I don’t know Greek. I can’t read Hebrew. There are Bible study tools I learned about in college that I haven’t tried to fit into my toddler and preschool-filled schedule. Sometimes, my brain has had a hard enough time comprehending the English words stringing together into sentences if it’s early enough in the morning or late in the afternoon.
But something that’s helped me immensely in getting to know God and His purposes for me through His Word is by asking questions.
Questions help me start to figure out what a passage says, what it means, and how it applies to my life. And when I take time to ask my own questions about a passage, the Spirit often uses them to help me find some answers.

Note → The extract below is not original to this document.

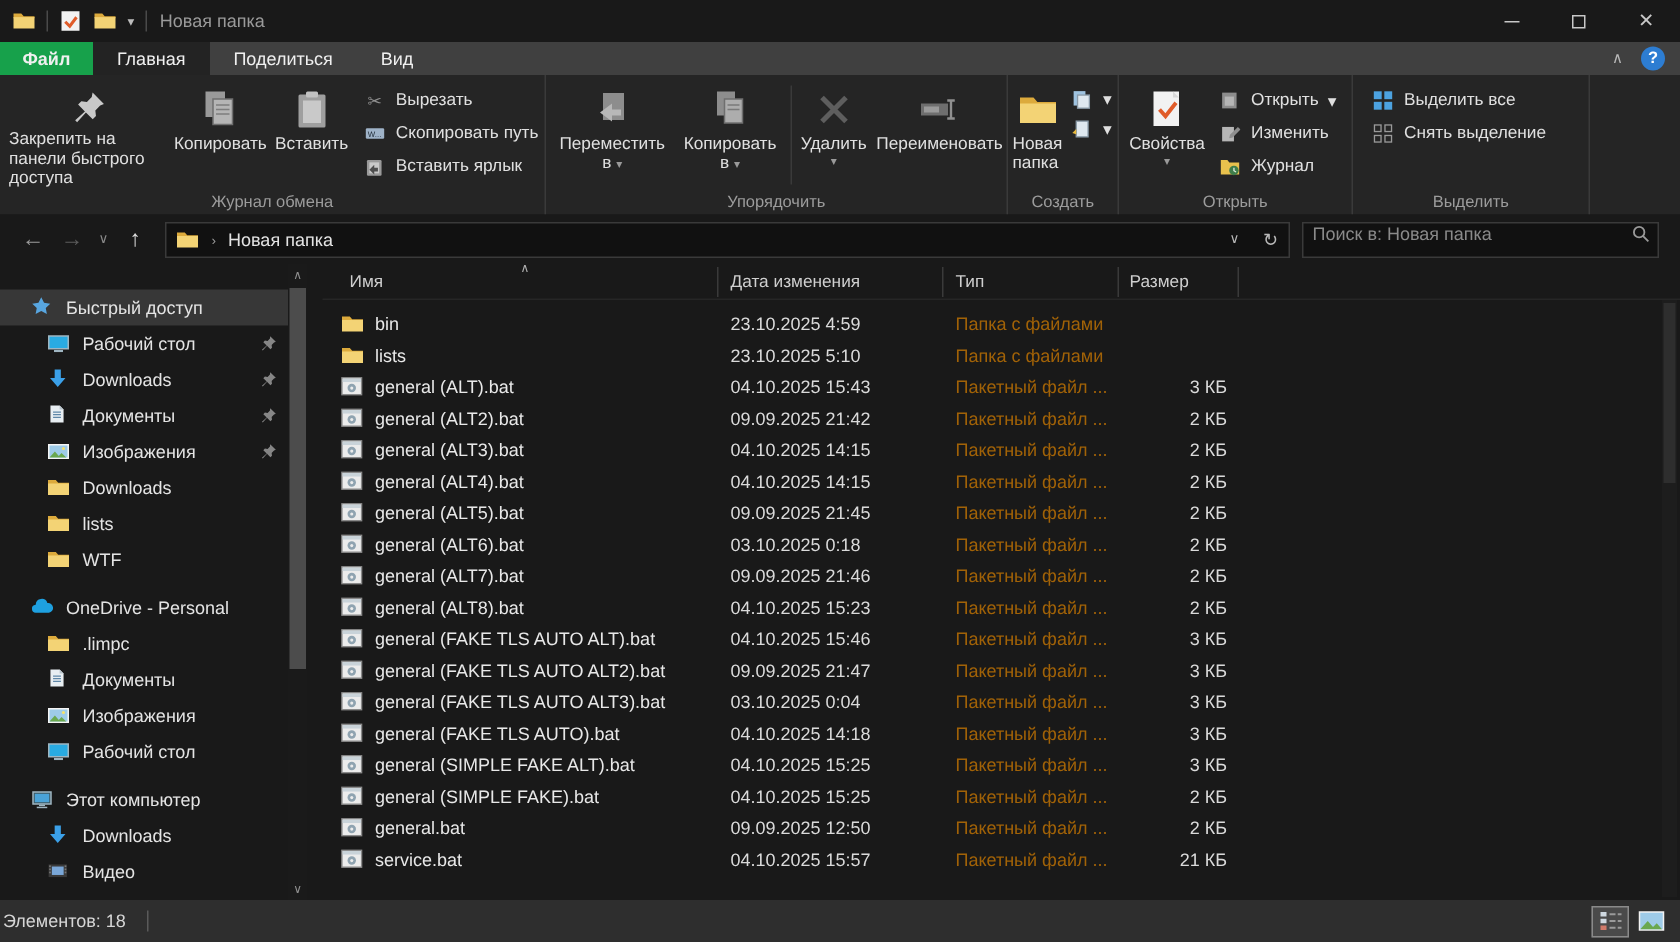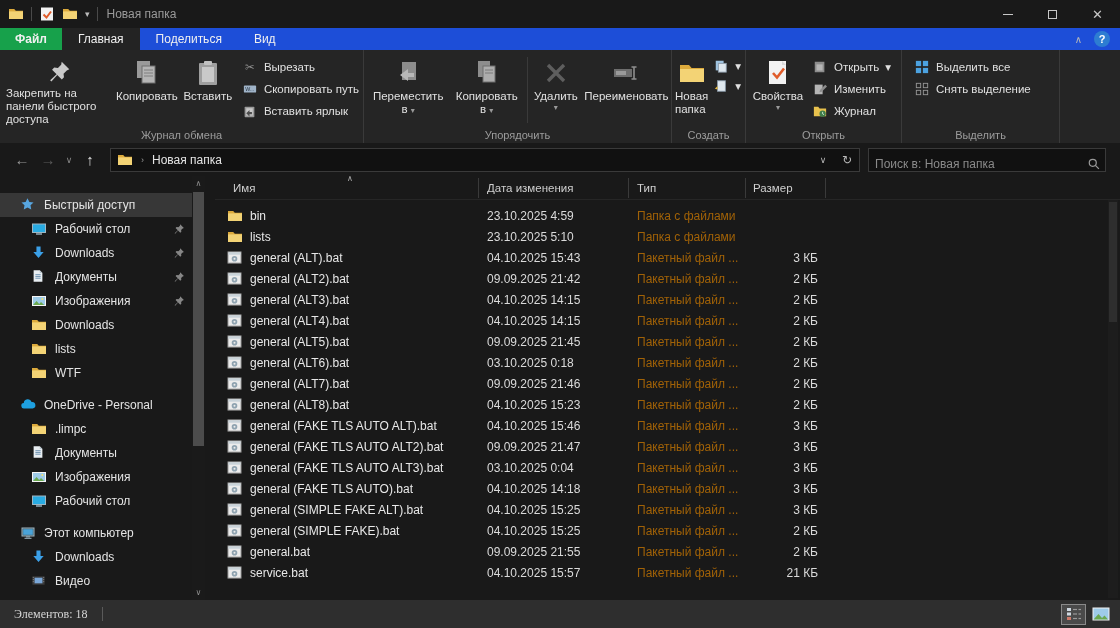"Файл" .tabbar { background: #1d4ed8 -> #404040 }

I recently put together a guide for our women’s Bible study through 1 Samuel, using some great resources like Jen Wilkin’s Women of the Word, Jack Klumpenhower’s Show Them Jesus, and David Helm’s One-to-One Bible Reading book. These questions could be used for any Old Testament narrative passage in the Bible, so you can check it out here (or get the whole books for more expansive tools to explore each part of the Bible).
As I’ve studied God’s Word, different seasons have allowed various degrees of study. But as He’s invited me to join Him, revealing His plan of redemption through His Word, I’ve realized that every day I need a constant perspective shift.
I need to zoom out, using God’s Word as a telescope, to remember His kingdom coming, power at work, plan to save, and hope of eternity with Him.
I also need to use His Word as a microscope, zooming in on the miracle of my salvation, adoption, and the righteousness He has given me through Jesus’ obedience and sacrifice. I need to zoom in on the good roles He’s placed me in and how they are lived out in His kingdom, asking His Spirit to lead me in my daily decisions.
And I need a panoramic camera, to see how the Spirit is using believers all across the globe to invite people from every nation to know Him.
If I don’t ask His Spirit to help me zoom in, out, and around, I often fall into depending on my own strength or ability to obey. I compare my pitiful abilities to others’ seemingly-less-pitiful abilities and feel discontent, rather than looking up to Christ, who is completely able to accomplish the Father’s will. I try to figure out a list of what God wants me to do, rather than asking the Spirit to lead me in His good purposes.
Like the stones of remembrance in the Old Testament, each passage I study helps me to remember God’s involvement in a specific place and time, reminding me of His unchanging character at work now and for all eternity.
Here are two questions I like to ask the Spirit to show me when I read a passage:
- How does this passage challenge your understanding about who God is and what He is like? How is this aspect of God revealed–most fully–in Jesus?
- How does this aspect of God’s character change my view of self? How does believing the good news change how I live in attitude or behavior?
What questions has God used in your life to show you more of Himself and lead you in His ways?